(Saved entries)
****************************************

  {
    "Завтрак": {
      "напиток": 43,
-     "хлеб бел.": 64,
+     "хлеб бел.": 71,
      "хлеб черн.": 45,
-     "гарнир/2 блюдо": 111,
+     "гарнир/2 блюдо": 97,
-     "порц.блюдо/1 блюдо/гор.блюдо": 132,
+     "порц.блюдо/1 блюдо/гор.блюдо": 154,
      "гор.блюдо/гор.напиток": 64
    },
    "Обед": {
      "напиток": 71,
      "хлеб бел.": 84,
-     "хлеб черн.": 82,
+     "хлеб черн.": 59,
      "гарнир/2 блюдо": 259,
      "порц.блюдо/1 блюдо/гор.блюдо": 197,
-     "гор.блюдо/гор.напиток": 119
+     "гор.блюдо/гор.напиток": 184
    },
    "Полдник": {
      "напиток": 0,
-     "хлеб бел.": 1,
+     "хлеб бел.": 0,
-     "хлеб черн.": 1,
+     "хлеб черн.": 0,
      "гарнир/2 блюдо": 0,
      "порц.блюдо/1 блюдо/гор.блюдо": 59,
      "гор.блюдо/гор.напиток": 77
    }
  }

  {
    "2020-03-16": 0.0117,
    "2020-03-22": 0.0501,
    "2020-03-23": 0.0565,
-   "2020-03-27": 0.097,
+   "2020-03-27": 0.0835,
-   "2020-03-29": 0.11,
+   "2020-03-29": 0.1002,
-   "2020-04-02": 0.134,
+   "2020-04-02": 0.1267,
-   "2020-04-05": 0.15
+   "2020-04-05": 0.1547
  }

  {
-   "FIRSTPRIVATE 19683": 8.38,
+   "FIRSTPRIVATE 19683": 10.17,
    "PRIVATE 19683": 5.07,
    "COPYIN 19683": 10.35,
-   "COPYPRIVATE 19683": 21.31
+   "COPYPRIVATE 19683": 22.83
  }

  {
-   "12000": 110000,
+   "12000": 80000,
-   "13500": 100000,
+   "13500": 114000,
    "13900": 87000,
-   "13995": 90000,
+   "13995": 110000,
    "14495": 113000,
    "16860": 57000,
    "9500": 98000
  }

****************************************

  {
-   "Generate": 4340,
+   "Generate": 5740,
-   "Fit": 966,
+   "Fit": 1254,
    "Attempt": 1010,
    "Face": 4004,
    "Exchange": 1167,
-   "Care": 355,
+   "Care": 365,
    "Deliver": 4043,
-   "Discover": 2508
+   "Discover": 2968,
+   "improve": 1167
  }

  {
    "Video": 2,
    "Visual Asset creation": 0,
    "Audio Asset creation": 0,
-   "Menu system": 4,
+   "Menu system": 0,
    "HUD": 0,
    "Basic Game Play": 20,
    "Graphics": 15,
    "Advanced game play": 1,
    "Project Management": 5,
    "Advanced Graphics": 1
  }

****************************************

WHAT THIS TASK INVOLVES: Please go through the data and copy each line containing the word "напиток".

RESPONSE:
      "напиток": 43,
      "гор.блюдо/гор.напиток": 64
      "напиток": 71,
-     "гор.блюдо/гор.напиток": 119
+     "гор.блюдо/гор.напиток": 184
      "напиток": 0,
      "гор.блюдо/гор.напиток": 77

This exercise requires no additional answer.